Provided material below:

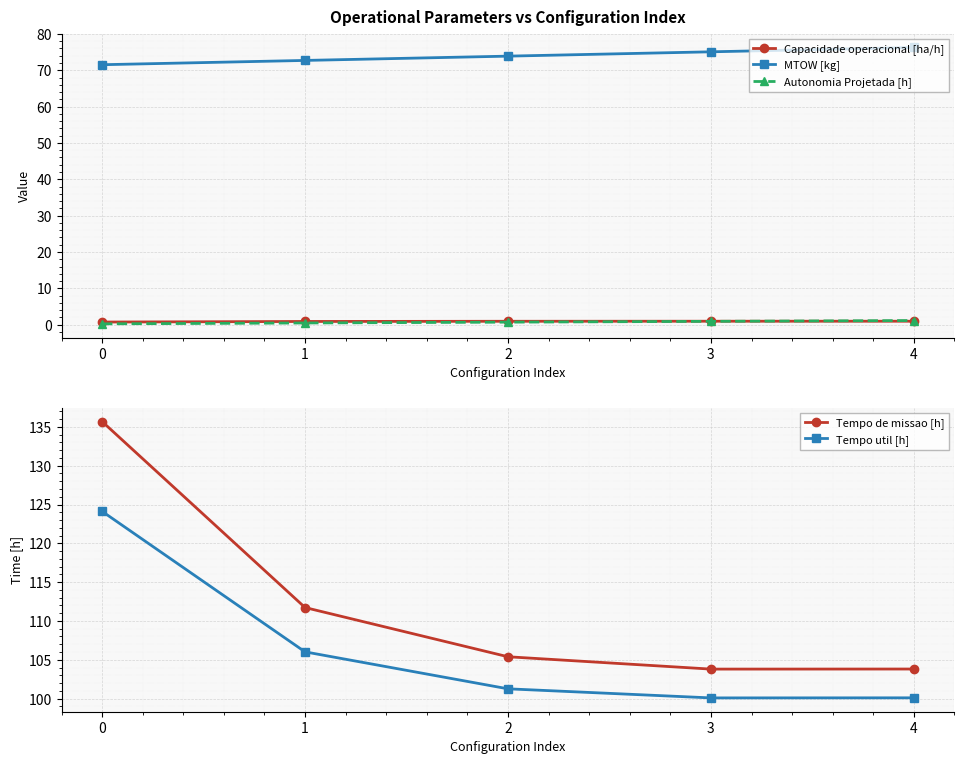

Count the number of data series in this chart.

5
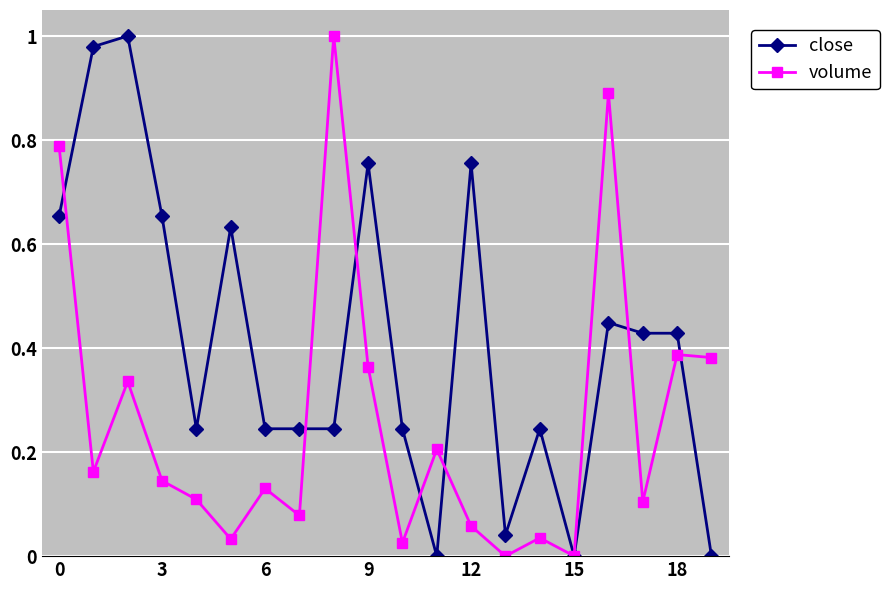

True or false: close has more than 1 points higher than both neighbors.

True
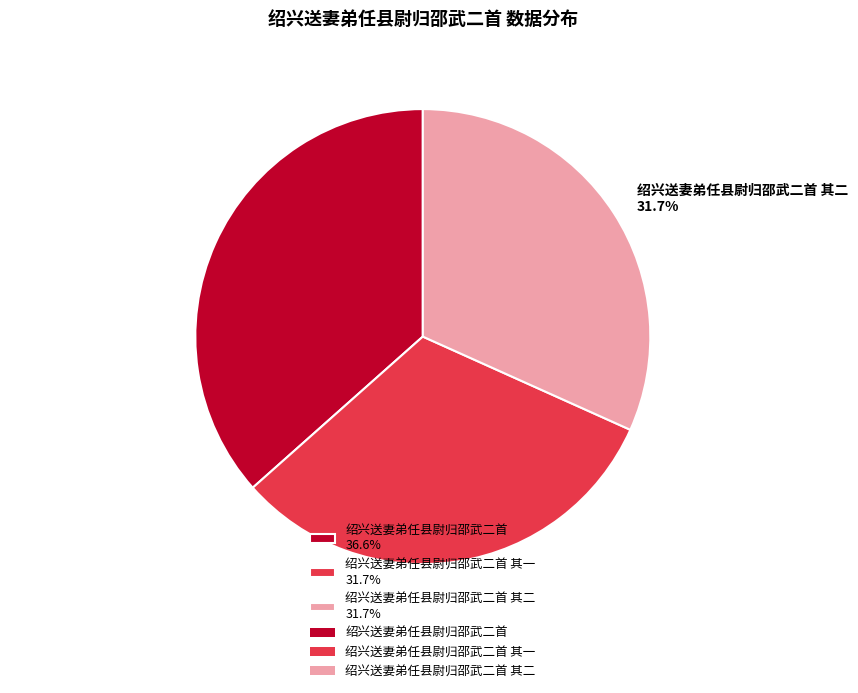

Which category has the biggest portion of the pie?

绍兴送妻弟任县尉归邵武二首 36.6%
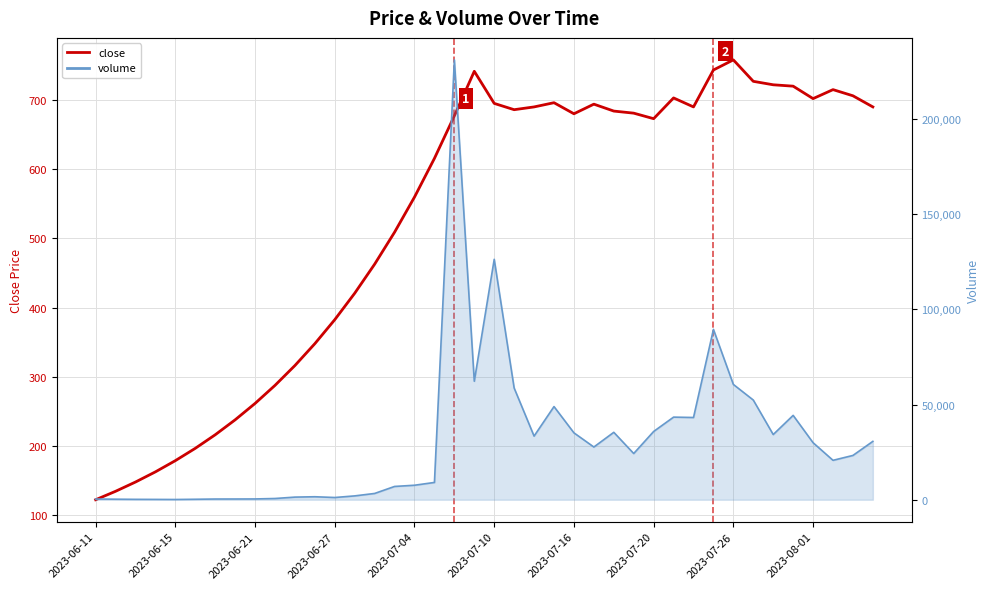

How many categories are shown in the chart?

40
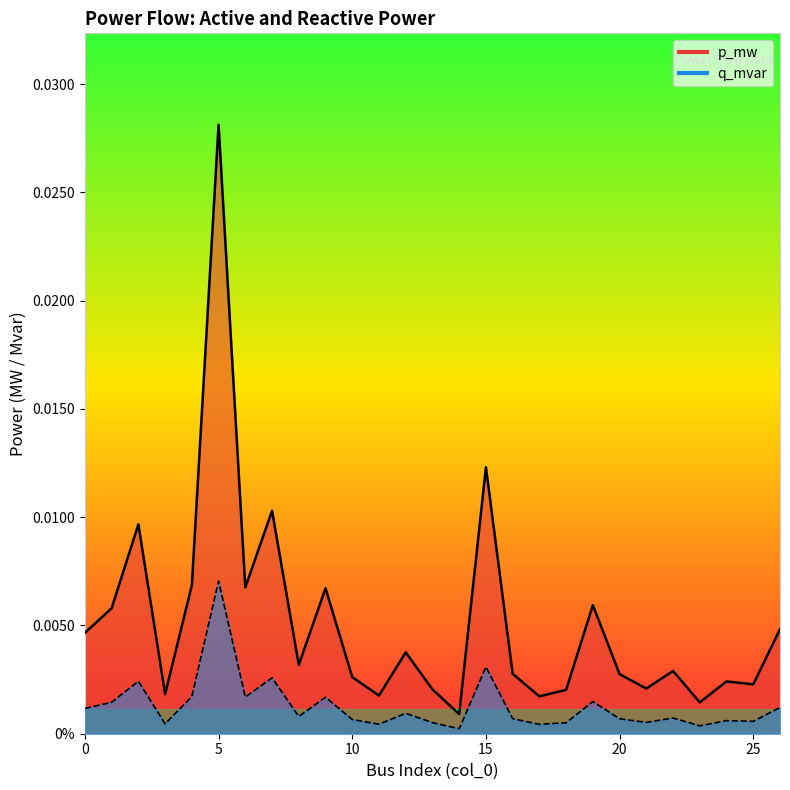

How many interior local valleys does the p_mw series have?

9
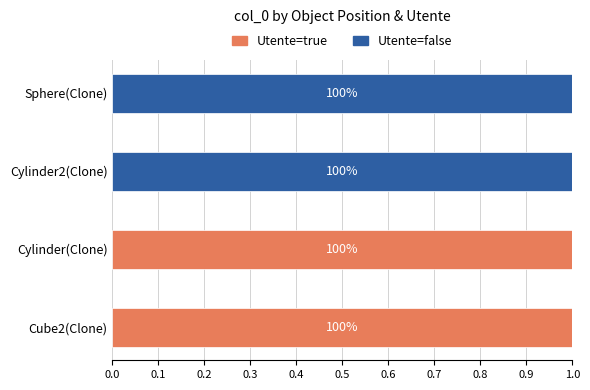

What is the sum of all Utente=true values?

2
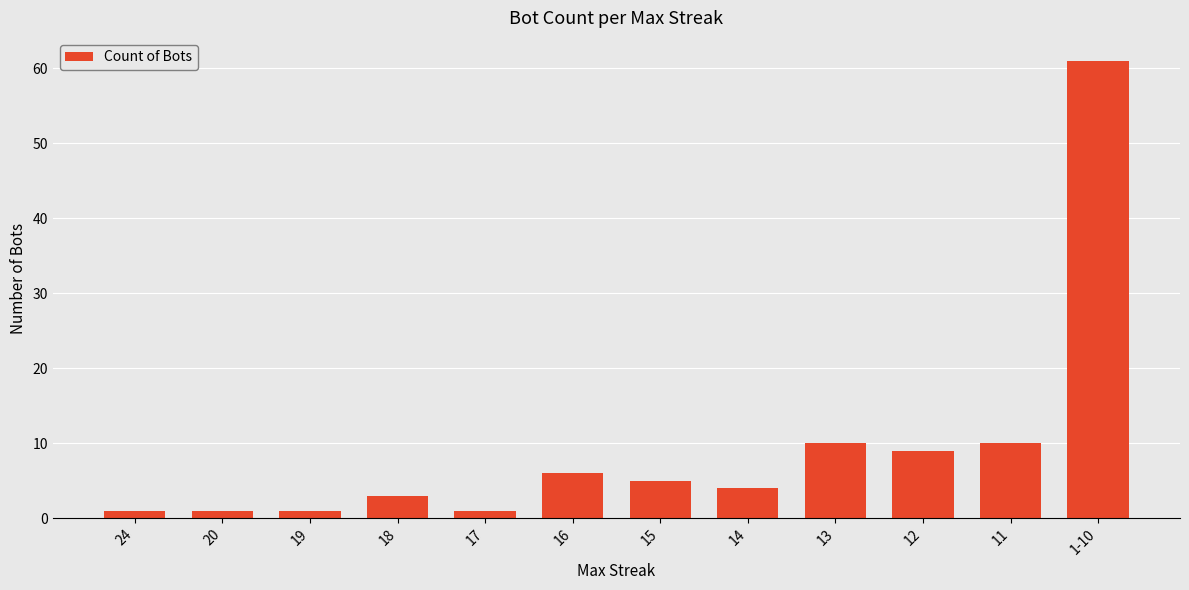

Reading left to right, transcribe all the data shown in this chart.

1	1	1	3	1	6	5	4	10	9	10	61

End of Provided material.

**About this task:**
Please copy out each line of the rows above that contains the word "chart". Treat uppercase and lowercase letters as different.

**Exercise result:**
Count the number of data series in this chart.
How many categories are shown in the chart?
Reading left to right, transcribe all the data shown in this chart.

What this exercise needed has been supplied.